What goes up must come down….eventually.
My downhill experiences are somewhat limited and my riding partner saw it was obvious that I needed more confidence and skills going downhill. Up until I arrived at the local downhill park I was game.
Out in the mountains you see a few people in the parking lot and then everyone disappears into the woods as if by magic. At the downhill park there was no where to disappear to. We pulled into the parking lot and my heart started fluttering. All I saw were people my age sending their kids off to bike camp/class. I stalled putting on my shoes as my chest tightened up and my mind started snarling at me “Look, you’re surrounded by kids you old cow. Go Home. You don’t belong here. This place is for men and children of men.”
I barely spoke as my lift ticket was purchased. I had to stop and breath before even getting near the chairlift. I looked around. “There are a lot of dudes here.” I mused to myself. I struggled to breath. My riding partner smiled and I barely heard them say “Let’s Go.” My heart had taken up residence in my mouth and I could’t reply. My whole body was quivering head to toe, my cheeks flushed in embarrassment, my lungs fighting for air and the next thing I know I’m at the top of the hill looking out over Calgary.
I stood a moment admiring the view. I looked around and noticed I was surrounded by men. “You don’t belong here. Look at all those men. They are going to pin you down and strangle the life out of you. They are going to watch you struggle. They are going to watch you fall. They will watch you destroy yourself. You don’t belong here.” My mind whispered to me. Tears hot in my eyes I could barely see. I shake the words out of my ears, like a dog whipping its fur about after a swim.
“It’s not real, people are not like that. Guys are not like that. Shut up. I’m doing this.” I say to myself. The tightness in my chest reminding me I could barely breathe.
My riding partner took off, and I forgot how to get on my bike.
I forgot how to peddle.
I forgot how to change gears.
My mind was completely backwards & I failed to locate the information stored in the vestibules deep inside in my brain in order to ride. All functions stopped. I clumsily took off down the hill like a newborn animal, awkward, haphazard and dazed.
Next run was a blue one and I discovered bikes can fly.
Imagine my surprise as the bike took off into the air become airborne without warning. “Panic, breathe, adapt, look ahead not down.” I tell myself. I had no idea this could happen on a trail, I thought jumps were skills park only. NOPE. I slammed on the brakes as I came up to a large tabletop and skidded to a halt after the last jump nearly ended in catastrophe.

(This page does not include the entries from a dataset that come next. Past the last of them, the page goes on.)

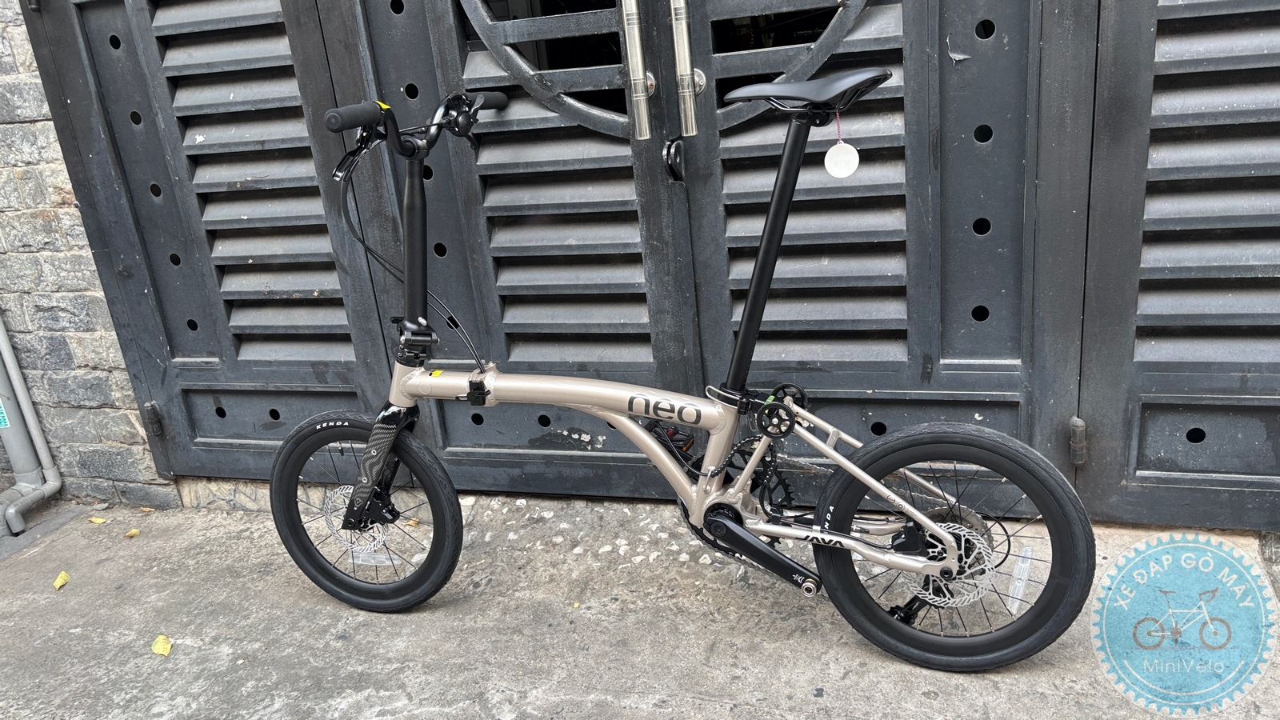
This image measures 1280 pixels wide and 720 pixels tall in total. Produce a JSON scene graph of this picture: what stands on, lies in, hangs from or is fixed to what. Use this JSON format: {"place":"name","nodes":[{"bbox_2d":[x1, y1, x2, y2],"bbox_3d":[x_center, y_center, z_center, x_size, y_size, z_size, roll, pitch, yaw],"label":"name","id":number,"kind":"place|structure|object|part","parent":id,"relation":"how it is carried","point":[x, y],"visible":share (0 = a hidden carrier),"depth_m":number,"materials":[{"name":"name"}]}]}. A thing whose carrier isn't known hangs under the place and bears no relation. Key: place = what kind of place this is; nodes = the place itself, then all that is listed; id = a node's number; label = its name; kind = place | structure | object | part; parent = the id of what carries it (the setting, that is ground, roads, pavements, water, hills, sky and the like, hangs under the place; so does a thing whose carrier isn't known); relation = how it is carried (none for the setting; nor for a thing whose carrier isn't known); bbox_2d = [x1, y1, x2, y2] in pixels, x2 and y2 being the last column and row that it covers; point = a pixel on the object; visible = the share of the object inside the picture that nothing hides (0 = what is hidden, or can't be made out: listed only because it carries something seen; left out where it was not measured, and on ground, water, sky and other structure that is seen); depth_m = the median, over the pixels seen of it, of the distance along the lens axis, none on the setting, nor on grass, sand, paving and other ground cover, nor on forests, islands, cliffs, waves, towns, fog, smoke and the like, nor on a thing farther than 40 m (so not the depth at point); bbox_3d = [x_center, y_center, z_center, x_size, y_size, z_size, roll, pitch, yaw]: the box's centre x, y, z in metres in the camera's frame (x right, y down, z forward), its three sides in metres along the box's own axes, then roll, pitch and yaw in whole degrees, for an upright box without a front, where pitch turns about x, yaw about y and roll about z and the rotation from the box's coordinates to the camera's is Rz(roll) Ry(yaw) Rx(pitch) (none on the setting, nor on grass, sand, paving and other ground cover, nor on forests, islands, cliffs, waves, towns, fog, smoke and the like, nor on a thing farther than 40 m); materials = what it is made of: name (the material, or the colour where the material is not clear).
{"place":"outdoors","nodes":[
{"label":"outdoors","id":0,"kind":"place"},
{"bbox_2d":[0,0,178,514],"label":"stone wall","id":1,"kind":"structure","parent":0,"point":[50,124],"depth_m":2.53,"materials":[{"name":"grey stone"}]},
{"bbox_2d":[0,312,63,534],"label":"drainpipe","id":2,"kind":"object","parent":1,"relation":"attached to","point":[10,510],"visible":0.93,"depth_m":2.77,"materials":[{"name":"grey plastic"}]},
{"bbox_2d":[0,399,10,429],"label":"sticker","id":3,"kind":"object","parent":2,"relation":"attached to","point":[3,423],"visible":0.97,"depth_m":2.63,"materials":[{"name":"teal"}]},
{"bbox_2d":[5,0,1279,532],"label":"metal gate","id":4,"kind":"structure","parent":1,"relation":"in","point":[1001,44],"depth_m":2.08,"materials":[{"name":"black metal"}]},
{"bbox_2d":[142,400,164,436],"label":"door hinge","id":5,"kind":"object","parent":4,"relation":"attached to","point":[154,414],"visible":0.91,"depth_m":2.61,"materials":[{"name":"black metal"}]},
{"bbox_2d":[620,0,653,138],"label":"door handle","id":6,"kind":"object","parent":4,"relation":"attached to","point":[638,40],"visible":0.99,"depth_m":1.84,"materials":[{"name":"silver metal"}]},
{"bbox_2d":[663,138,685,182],"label":"door lock","id":7,"kind":"object","parent":4,"relation":"attached to","point":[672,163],"visible":0.89,"depth_m":1.87,"materials":[{"name":"black metal"}]},
{"bbox_2d":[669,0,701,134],"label":"door handle","id":8,"kind":"object","parent":4,"relation":"attached to","point":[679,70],"visible":0.99,"depth_m":1.80,"materials":[{"name":"silver metal"}]},
{"bbox_2d":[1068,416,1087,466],"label":"door hinge","id":9,"kind":"object","parent":4,"relation":"attached to","point":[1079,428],"visible":0.87,"depth_m":1.95,"materials":[{"name":"metal"}]},
{"bbox_2d":[0,487,1279,719],"label":"concrete pavement","id":10,"kind":"structure","parent":0,"point":[926,700],"materials":[{"name":"grey concrete"}]},
{"bbox_2d":[52,569,71,589],"bbox_3d":[-1.500,0.566,2.291,0.041,0.021,0.087,-13,20,-21],"label":"yellow leaf","id":11,"kind":"object","parent":10,"relation":"on","point":[58,584],"visible":0.98,"depth_m":2.28,"materials":[{"name":"yellow plant"}]},
{"bbox_2d":[88,515,107,524],"bbox_3d":[-1.600,0.467,2.607,0.077,0.014,0.041,7,22,31],"label":"yellow leaf","id":12,"kind":"object","parent":10,"relation":"on","point":[98,520],"visible":0.99,"depth_m":2.59,"materials":[{"name":"yellow plant"}]},
{"bbox_2d":[124,528,140,538],"bbox_3d":[-1.440,0.489,2.507,0.055,0.014,0.042,11,25,39],"label":"yellow leaf","id":13,"kind":"object","parent":10,"relation":"on","point":[130,534],"visible":0.98,"depth_m":2.50,"materials":[{"name":"yellow plant"}]},
{"bbox_2d":[150,633,172,655],"bbox_3d":[-1.067,0.634,1.975,0.042,0.020,0.084,-19,23,-34],"label":"yellow leaf","id":14,"kind":"object","parent":10,"relation":"on","point":[156,650],"visible":0.98,"depth_m":1.96,"materials":[{"name":"yellow plant"}]},
{"bbox_2d":[273,75,1098,670],"bbox_3d":[-0.016,0.032,1.787,1.662,1.112,0.535,1,20,18],"label":"bicycle","id":15,"kind":"object","parent":10,"relation":"on","point":[871,483],"visible":1,"depth_m":1.72,"materials":[{"name":"beige metal"}]},
{"label":"wheel","id":16,"kind":"part","parent":15,"relation":"part of","materials":[{"name":"black rubber"}]},
{"bbox_2d":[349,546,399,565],"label":"spoke reflector","id":17,"kind":"object","parent":15,"relation":"attached to","point":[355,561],"visible":0.92,"depth_m":2.02,"materials":[{"name":"white"}]},
{"bbox_2d":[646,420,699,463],"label":"pedal","id":18,"kind":"object","parent":15,"relation":"attached to","point":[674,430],"visible":0.56,"depth_m":1.86,"materials":[{"name":"black plastic"}]},
{"label":"saddle","id":19,"kind":"part","parent":15,"relation":"part of","materials":[{"name":"black"}]},
{"bbox_2d":[824,110,860,178],"bbox_3d":[0.363,-0.392,1.589,0.057,0.123,0.039,1,20,18],"label":"tag","id":20,"kind":"object","parent":15,"relation":"hanging from","point":[834,150],"visible":0.97,"depth_m":1.59,"materials":[{"name":"white paper"}]},
{"label":"wheel","id":21,"kind":"part","parent":15,"relation":"part of","materials":[{"name":"black rubber"}]},
{"bbox_2d":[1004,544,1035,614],"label":"spoke reflector","id":22,"kind":"object","parent":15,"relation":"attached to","point":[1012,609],"visible":0.96,"depth_m":1.60,"materials":[{"name":"white"}]},
{"bbox_2d":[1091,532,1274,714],"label":"watermark logo","id":23,"kind":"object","parent":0,"point":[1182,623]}
]}

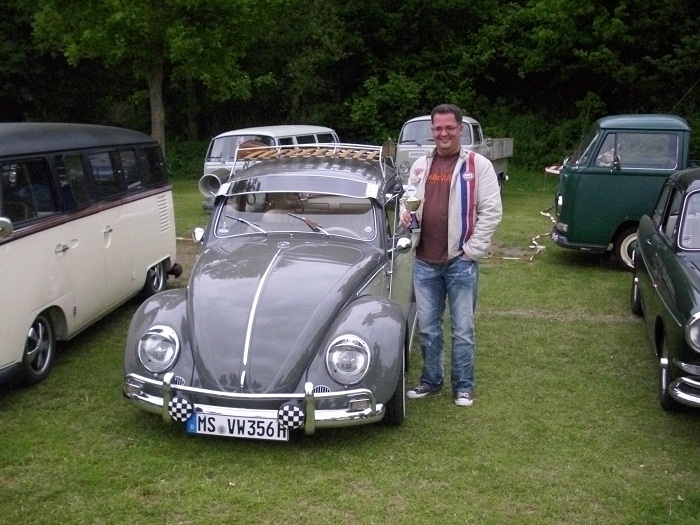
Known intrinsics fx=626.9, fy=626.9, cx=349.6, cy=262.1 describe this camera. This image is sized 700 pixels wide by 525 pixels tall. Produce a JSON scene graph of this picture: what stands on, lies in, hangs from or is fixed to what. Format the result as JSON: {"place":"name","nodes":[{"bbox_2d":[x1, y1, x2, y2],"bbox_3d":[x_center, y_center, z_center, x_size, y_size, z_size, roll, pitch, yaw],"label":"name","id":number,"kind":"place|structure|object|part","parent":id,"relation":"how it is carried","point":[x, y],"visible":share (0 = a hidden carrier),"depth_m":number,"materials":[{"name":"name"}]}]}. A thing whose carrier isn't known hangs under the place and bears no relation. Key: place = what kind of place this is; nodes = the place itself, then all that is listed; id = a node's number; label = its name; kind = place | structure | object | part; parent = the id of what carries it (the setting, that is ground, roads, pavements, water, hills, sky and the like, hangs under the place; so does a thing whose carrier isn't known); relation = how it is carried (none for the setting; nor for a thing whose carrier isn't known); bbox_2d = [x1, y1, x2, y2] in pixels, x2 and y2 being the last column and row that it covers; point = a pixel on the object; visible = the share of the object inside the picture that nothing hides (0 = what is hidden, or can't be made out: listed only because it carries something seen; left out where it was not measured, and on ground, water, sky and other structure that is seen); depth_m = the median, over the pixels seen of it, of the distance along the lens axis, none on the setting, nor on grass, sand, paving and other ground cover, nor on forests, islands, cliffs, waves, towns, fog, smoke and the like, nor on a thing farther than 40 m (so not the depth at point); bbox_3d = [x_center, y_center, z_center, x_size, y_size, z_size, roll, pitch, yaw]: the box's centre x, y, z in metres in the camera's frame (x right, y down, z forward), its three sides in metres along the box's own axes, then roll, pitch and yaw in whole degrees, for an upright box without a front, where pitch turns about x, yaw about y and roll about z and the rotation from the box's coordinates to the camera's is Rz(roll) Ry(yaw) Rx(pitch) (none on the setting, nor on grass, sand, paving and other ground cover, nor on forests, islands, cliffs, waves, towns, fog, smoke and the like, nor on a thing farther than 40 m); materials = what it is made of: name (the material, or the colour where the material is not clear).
{"place":"outdoors","nodes":[
{"label":"outdoors","id":0,"kind":"place"},
{"bbox_2d":[0,171,699,524],"label":"lawn","id":1,"kind":"structure","parent":0,"point":[123,415],"materials":[{"name":"green plant"}]},
{"bbox_2d":[0,122,181,390],"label":"white van","id":2,"kind":"object","parent":1,"relation":"on","point":[89,224],"visible":0.99,"depth_m":5.67,"materials":[{"name":"white metal"}]},
{"bbox_2d":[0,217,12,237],"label":"side mirror","id":3,"kind":"object","parent":2,"relation":"attached to","point":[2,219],"visible":1,"depth_m":4.88,"materials":[{"name":"silver mirror"}]},
{"label":"van wheel","id":4,"kind":"part","parent":2,"relation":"part of","materials":[{"name":"black rubber"}]},
{"label":"windows","id":5,"kind":"part","parent":2,"relation":"part of","materials":[{"name":"glass"}]},
{"label":"van wheel","id":6,"kind":"part","parent":2,"relation":"part of","materials":[{"name":"black rubber"}]},
{"bbox_2d":[120,140,419,436],"bbox_3d":[-0.341,-0.090,5.873,1.976,1.801,4.892,3,14,11],"label":"vintage car","id":7,"kind":"object","parent":1,"relation":"on","point":[261,327],"visible":0.93,"depth_m":4.54,"materials":[{"name":"metal"}]},
{"label":"headlight","id":8,"kind":"part","parent":7,"relation":"part of","materials":[{"name":"silver metal"}]},
{"bbox_2d":[169,395,194,422],"bbox_3d":[-1.070,0.921,3.982,0.186,0.175,0.103,3,14,11],"label":"light","id":9,"kind":"object","parent":7,"relation":"attached to","point":[183,413],"visible":0.97,"depth_m":3.94,"materials":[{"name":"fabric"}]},
{"bbox_2d":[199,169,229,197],"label":"car cooler","id":10,"kind":"object","parent":7,"relation":"attached to","point":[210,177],"visible":0.6,"depth_m":12.76,"materials":[{"name":"metal"}]},
{"bbox_2d":[185,408,286,439],"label":"license plate","id":11,"kind":"object","parent":7,"relation":"attached to","point":[221,424],"visible":0.83,"depth_m":3.93,"materials":[{"name":"white metal"}]},
{"label":"bumper","id":12,"kind":"part","parent":7,"relation":"part of","materials":[{"name":"silver metal"}]},
{"label":"wiper blades","id":13,"kind":"part","parent":7,"relation":"part of","materials":[{"name":"metal"}]},
{"bbox_2d":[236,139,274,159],"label":"basket","id":14,"kind":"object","parent":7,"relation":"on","point":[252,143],"visible":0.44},
{"bbox_2d":[277,402,304,429],"bbox_3d":[-0.351,0.901,3.724,0.186,0.171,0.105,3,14,11],"label":"light","id":15,"kind":"object","parent":7,"relation":"attached to","point":[293,409],"visible":0.98,"depth_m":3.69,"materials":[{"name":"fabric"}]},
{"label":"windshield","id":16,"kind":"part","parent":7,"relation":"part of","materials":[{"name":"clear glass"}]},
{"bbox_2d":[240,143,387,161],"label":"roof rack","id":17,"kind":"object","parent":7,"relation":"on","point":[316,155],"visible":0.77,"depth_m":5.84,"materials":[{"name":"brown wood"}]},
{"label":"headlight","id":18,"kind":"part","parent":7,"relation":"part of","materials":[{"name":"silver metal"}]},
{"label":"tire","id":19,"kind":"part","parent":7,"relation":"part of","materials":[{"name":"black rubber"}]},
{"bbox_2d":[199,126,341,209],"bbox_3d":[-1.610,-2.214,14.623,2.091,1.838,4.947,3,14,11],"label":"van","id":20,"kind":"object","parent":1,"relation":"on","point":[297,127],"visible":0.29,"depth_m":13.40,"materials":[{"name":"metal"}]},
{"bbox_2d":[399,105,501,408],"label":"man","id":21,"kind":"object","parent":1,"relation":"on","point":[438,244],"visible":0.99,"depth_m":4.70},
{"bbox_2d":[403,194,421,229],"bbox_3d":[0.496,-0.396,4.980,0.145,0.287,0.190,3,14,11],"label":"trophy","id":22,"kind":"object","parent":21,"relation":"in","point":[412,202],"visible":0.96,"depth_m":4.93,"materials":[{"name":"silver metal"}]},
{"bbox_2d":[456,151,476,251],"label":"jacket stripes","id":23,"kind":"object","parent":21,"relation":"on","point":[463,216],"visible":0.72,"depth_m":4.85,"materials":[{"name":"fabric"}]},
{"bbox_2d":[394,114,513,187],"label":"white truck","id":24,"kind":"object","parent":1,"relation":"on","point":[499,156],"visible":0.41,"depth_m":14.93,"materials":[{"name":"metal"}]},
{"bbox_2d":[488,209,552,260],"bbox_3d":[3.223,-0.511,11.520,1.479,0.246,3.676,10,17,37],"label":"barrier tape","id":25,"kind":"object","parent":1,"relation":"on","point":[531,258],"visible":0.57,"depth_m":11.04,"materials":[{"name":"white plastic"}]},
{"bbox_2d":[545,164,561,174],"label":"flag","id":26,"kind":"object","parent":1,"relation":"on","point":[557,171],"visible":0.41,"depth_m":13.32,"materials":[{"name":"white fabric"}]},
{"bbox_2d":[547,113,698,271],"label":"green truck","id":27,"kind":"object","parent":1,"relation":"on","point":[586,183],"visible":0.75,"depth_m":9.14,"materials":[{"name":"green metal"}]},
{"bbox_2d":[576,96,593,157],"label":"antenna","id":28,"kind":"object","parent":27,"relation":"attached to","point":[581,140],"visible":0.84,"depth_m":11.19,"materials":[{"name":"black"}]},
{"label":"truck wheel","id":29,"kind":"part","parent":27,"relation":"part of","materials":[{"name":"rubber"}]},
{"bbox_2d":[629,168,699,410],"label":"green car","id":30,"kind":"object","parent":1,"relation":"on","point":[696,321],"visible":1,"depth_m":5.22,"materials":[{"name":"green metal"}]},
{"label":"car wheel","id":31,"kind":"part","parent":30,"relation":"part of","materials":[{"name":"black rubber"}]},
{"label":"headlight","id":32,"kind":"part","parent":30,"relation":"part of","materials":[{"name":"silver metal"}]},
{"label":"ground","id":33,"kind":"structure","parent":0},
{"bbox_2d":[28,0,276,160],"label":"tree","id":34,"kind":"object","parent":33,"relation":"on","point":[158,128],"visible":0.97,"depth_m":19.59,"materials":[{"name":"green plant"}]},
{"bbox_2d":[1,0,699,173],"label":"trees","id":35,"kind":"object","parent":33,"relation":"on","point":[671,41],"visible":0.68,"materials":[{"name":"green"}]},
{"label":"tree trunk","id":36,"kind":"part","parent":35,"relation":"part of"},
{"bbox_2d":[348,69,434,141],"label":"shrub","id":37,"kind":"object","parent":33,"relation":"on","point":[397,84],"visible":0.69,"depth_m":23.29,"materials":[{"name":"green plant"}]},
{"bbox_2d":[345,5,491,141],"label":"tree","id":38,"kind":"object","parent":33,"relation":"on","point":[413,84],"visible":0.68,"depth_m":24.20,"materials":[{"name":"green plant"}]},
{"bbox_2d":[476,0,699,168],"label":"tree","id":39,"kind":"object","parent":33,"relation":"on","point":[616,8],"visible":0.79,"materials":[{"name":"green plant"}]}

Kids more than half my age on bikes that cost more than my car flew by, twirling, graceful as acrobats in a synchronized florescent kaleidoscopic parade and I watched in envy and awe at their skill and fearlessness. I was instantly reminded of Bridget Jones on her Ski Trip. I felt the murmurs of my mind stirring to grab this moment.
I heard my riding partner chuckle and tried to encourage me down the hill. Stubbornly I waited a moment before I pushed off.
I made it there deep in humility, rage, and frustration fueling me to the next run and the next.Each run got a little easier and after a few hours the tightness in my chest was gone, the fraud police in my head were silent and I could breathe again.
It was time to leave.
I took a moment & looked back up at the hill, I looked at the chairlift, I looked at all the people there and I noticed something.
Upon arrival at the hill I was a shaking feather consumed by the thoughts in my mind, ready to dart & hide at the slightest movement.
Upon departure I noticed a swagger in my step, my shoulders squared and confidence that I haven’t experienced before. I may not have been crushing the jumps like everyone else but the simple act of doing it anyway changed everything.